In this project, the team, led by UW–Madison postdoctoral researcher Ming Zhou and supported by the National Science Foundation, constructed a small vapor condenser using a thin film of material called polydimethylsiloxane, which is very efficient at releasing thermal radiation in the atmospheric-transparency window. They layered that over silver, which reflects sunlight. The combination of the two is able to cool the condenser below the dew point, leading to condensation.
Zhou tested the device by placing it inside a condensation chamber alongside chambers containing a commercially available dew-collecting material as well as a simple “black body,” an object used for experimental comparisons because of the consistent way it absorbs and emits radiation. The team pumped humidified air into the three chambers, which they positioned on top of a UW–Madison building and, during another test, a parking garage. The polydimethylsiloxane was the only material that condensed water vapor while in direct sunlight.
“Fundamentally, our radiative condenser is engineered to be in ‘thermal contact’ with the vast cold reservoir in the upper atmosphere and in outer space,” says co-author Mikhail Kats, a UW–Madison electrical and computer engineering associate professor and expert on managing infrared radiation. “The cooling power obtained via this thermal contact enables daytime water condensation with no need for an external power source.”
Another benefit is that polydimethylsiloxane is widely available and relatively cheap, and the silver backing is not necessary for the condenser to work.

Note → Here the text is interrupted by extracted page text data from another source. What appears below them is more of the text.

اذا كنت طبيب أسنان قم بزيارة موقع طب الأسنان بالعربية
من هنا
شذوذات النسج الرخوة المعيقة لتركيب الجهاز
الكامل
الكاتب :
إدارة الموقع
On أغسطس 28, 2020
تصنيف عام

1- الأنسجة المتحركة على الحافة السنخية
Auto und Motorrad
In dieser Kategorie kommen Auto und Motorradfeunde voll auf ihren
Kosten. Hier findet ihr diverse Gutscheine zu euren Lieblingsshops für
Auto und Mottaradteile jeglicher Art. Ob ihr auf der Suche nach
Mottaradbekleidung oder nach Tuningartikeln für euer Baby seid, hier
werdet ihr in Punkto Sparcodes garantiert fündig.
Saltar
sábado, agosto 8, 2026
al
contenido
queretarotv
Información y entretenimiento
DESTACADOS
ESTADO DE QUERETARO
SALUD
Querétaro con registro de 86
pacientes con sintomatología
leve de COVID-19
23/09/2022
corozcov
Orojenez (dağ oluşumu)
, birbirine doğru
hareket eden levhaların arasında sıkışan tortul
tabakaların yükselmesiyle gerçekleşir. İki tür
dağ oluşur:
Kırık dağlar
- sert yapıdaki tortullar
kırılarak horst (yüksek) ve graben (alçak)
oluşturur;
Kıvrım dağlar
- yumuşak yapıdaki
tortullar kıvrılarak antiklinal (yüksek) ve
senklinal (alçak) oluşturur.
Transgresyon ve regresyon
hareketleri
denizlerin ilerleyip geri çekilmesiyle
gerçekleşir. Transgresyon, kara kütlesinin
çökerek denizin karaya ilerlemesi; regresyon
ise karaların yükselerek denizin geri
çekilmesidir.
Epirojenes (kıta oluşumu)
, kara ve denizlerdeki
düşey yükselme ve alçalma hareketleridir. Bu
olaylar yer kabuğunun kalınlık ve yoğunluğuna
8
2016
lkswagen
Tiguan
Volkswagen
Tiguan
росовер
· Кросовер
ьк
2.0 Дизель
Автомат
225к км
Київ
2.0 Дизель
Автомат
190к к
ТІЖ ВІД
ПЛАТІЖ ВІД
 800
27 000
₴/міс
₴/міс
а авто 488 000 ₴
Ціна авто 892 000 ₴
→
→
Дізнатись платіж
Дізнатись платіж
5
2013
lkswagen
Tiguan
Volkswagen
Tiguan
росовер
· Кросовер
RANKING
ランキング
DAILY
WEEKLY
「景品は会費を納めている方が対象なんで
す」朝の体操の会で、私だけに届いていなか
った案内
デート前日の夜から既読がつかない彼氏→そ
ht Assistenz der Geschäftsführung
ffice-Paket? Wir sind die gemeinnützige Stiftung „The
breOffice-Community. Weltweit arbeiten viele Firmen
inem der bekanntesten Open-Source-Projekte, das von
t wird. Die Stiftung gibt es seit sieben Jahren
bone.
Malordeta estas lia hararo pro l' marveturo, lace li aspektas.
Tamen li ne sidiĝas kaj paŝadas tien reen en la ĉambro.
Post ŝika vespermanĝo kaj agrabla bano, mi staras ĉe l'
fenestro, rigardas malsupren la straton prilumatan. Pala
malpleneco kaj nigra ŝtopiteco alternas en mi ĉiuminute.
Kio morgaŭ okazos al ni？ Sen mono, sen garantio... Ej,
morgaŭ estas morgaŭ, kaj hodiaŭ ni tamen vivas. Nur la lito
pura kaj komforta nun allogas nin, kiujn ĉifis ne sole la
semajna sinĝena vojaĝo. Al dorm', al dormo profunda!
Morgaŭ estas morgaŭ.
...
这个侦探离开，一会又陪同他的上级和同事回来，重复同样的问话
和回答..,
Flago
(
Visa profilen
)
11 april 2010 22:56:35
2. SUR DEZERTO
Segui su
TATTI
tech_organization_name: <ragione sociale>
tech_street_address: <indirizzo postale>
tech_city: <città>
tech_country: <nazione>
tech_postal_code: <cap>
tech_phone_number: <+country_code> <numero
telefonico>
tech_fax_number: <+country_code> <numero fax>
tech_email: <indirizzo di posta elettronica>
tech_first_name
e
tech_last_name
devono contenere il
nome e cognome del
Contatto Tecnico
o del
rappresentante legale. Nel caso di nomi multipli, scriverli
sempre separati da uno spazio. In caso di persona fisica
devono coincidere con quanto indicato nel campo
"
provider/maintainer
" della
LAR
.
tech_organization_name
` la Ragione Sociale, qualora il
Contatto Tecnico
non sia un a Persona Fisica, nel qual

“Water sustainability is a global issue,” says Zongfu Yu, an associate professor of electrical and computer engineering at UW–Madison. “You can’t set out to solve the water problem without addressing energy.” COURTESY OF UW–MADISON COLLEGE OF ENGINEERING
“The cost and availability of materials has been the barrier for this type of application. But that’s not the case in our system, which is much closer to reality,” says Gan.
Yu and Gan are hoping to commercialize the condenser through their company Sunny Clean Water LLC by pairing it with another passive process they’ve researched, solar vapor generation. Their idea is to create a system in which untreated water or even sea water is vaporized, then run it through the condenser to purify it using the sun as the only energy source.
Eventually, the team hopes the system is efficient enough to produce water directly from the air. It’s a process they are working to optimize.
“This experiment was done using some controlled water vapor,” says Yu. “Now, the next step is to pull the water directly out of the air. That’s very, very exciting to us—to get water from the air for free using no energy.”
Other UW–Madison authors include electrical and computer engineering professor Zhenqiang Ma, and students Alireza Shahsafi, Yurui Qu and Zhenyang Xia. Haomin Song of the University at Buffalo, Xingyu Xu of Tsinghua University, Jia Zhu of Nanjing University and Boon Ooi of King Abdullah University of Science and Technology also contributed to the paper.
THIS RESEARCH WAS SUPPORTED BY GRANTS FROM THE NATIONAL SCIENCE FOUNDATION (CMMI-156197, CBET 1932843 AND ECCS-1750341).